Quando la prima ondata di piccole ma letali esplosioni ha trasformato migliaia di cerca persone (che oggetto vintage, che nome perfetto) in micro macchine di morte e di ferite, agli occhi soprattutto, tutti siamo rimasti a bocca aperta. Prima senza parole poi a cercare esperti per spiegare e fare ipotesi. Le frequenze, il surriscaldamento, le micro cariche e come, quando, dove sono riusciti a inserirle a migliaia, il mondo stavolta è stato stupito come non mai. D’un tratto era tornato il vecchio Israele, quello delle soluzioni diaboliche, che non dà tregua al nemico e lo cerca dovunque in capo al mondo e lo trova nel modo che tu non potevi immaginare.
Così ecco una scarica di adrenalina nelle redazioni, articoli a metà tra esteri e spettacolo, tutti a raccontare l’impossibile che era successo, con una meraviglia che aveva anche un po’ il sapore della fascinazione; ma per i lettori Israele da sempre è stato anche questo, una spy story, quindi che male c’è.
Poi è arrivata la seconda ondata, esplodono le ricetrasmittenti, i pannelli solari, i televisori, il Libano diventa il set della più grande Fauda (la serie tv) degli anni recenti. Alla fine qualcuno per fortuna si ferma e dice, sono morti bambini, sono stati accecati uomini e donne a decine, certo erano miliziani di Hezbollah ma al supermercato o per strada, e forse tra i feriti ci sono anche quelli che erano lì vicino per caso e sono centinaia. Ma si tratta di due righe, poi ancora giù a scrivere, il succo della storia resta la straordinaria capacità di colpire dove e quando vogliono, ma che terrificante meraviglia.
Ecco siamo messi così, paralizzati dalla potenza di fuoco a distanza, fatichiamo a capire che cosa davvero è stata questa guerra nuova cominciata da Israele, e che cosa manda a dire non solo a Hezbollah ma a tutti noi, al mondo.
Manda a dire che per colpire quello che considerano un nemico non ci sono scrupoli né regole. Che non esiste convenzione di Ginevra che tenga perché il nemico è ovunque e soprattutto, ecco la parte più pericolosa, che tutti quelli che per un motivo o un altro provano a mettersi in mezzo, possono diventarlo. Il cerca persone esplode e uccide chi lo tiene in mano e chi gli sta vicino, non fa differenza, é il prezzo che si paga.
In cambio, lo spiega bene un articolo del periodico americano The Atlantic, Israele vince questa nuova guerra perché sposta il campo del terrore e della paura lì dove sono i suoi nemici “Ora i miliziani di Hezbollah non si fideranno più di nessun dispositivo elettronico, telefoni, chiavi delle auto, televisori, computer, tutto può esplodere e questo li paralizzerà”.
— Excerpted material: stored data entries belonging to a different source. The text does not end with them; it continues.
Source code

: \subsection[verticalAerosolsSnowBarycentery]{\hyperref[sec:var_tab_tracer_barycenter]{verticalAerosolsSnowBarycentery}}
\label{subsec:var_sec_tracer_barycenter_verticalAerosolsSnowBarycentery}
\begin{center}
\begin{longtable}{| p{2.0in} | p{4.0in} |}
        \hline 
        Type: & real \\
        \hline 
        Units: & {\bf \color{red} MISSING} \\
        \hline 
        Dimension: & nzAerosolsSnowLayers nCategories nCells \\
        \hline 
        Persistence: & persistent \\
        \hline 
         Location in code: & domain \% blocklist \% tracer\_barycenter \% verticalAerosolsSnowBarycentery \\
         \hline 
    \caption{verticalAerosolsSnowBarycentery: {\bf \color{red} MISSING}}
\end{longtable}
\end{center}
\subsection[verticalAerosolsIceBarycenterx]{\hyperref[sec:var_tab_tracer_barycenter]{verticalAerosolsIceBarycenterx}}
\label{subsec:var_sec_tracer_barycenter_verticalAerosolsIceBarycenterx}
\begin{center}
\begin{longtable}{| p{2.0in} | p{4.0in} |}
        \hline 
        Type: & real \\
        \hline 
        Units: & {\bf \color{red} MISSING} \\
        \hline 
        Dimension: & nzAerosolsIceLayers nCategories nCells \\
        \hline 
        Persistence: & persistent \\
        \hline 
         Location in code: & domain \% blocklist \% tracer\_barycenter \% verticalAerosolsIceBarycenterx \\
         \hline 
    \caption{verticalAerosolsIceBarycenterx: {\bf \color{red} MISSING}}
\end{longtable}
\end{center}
Certo può essere una verità ma a dirla tutta sembra essere una verità molto pericolosa. Abbiamo capito che questo Israele -ricordiamoci che chi guida oggi è Netanyahu- è capace e non si fa scrupoli a spargere terrore dovunque. Di più, abbiamo capito che non esiste nessun obiettivo di guerra da raggiungere se non quello di continuarla senza limiti di tempo e di luogo. Parlare di sicurezza per il proprio paese spiegando che solo l’annientamento del nemico potrà garantirla significa scegliere la guerra per sempre o il deserto attorno.
Ma le domande che ci riguardano direttamente, noi Occidente, storico alleato di Israele, sono queste: ci si può ancora fidare di un alleato che non si fida più di nessuno? Che irride alla comunità internazionale e porta in giro chi lo rifornisce di armi promettendo ogni volta “oggi non si fa tregua, domani forse” come quei cartelli nei vecchi negozi di alimentari? Soprattutto ora che ci ha dimostrato che la nuova guerra può arrivare in ogni luogo, anche nelle nostre tasche e tra le nostre mani, siamo tutti più al sicuro? No, non è la nuova puntata di Fauda. È molto di più, purtroppo.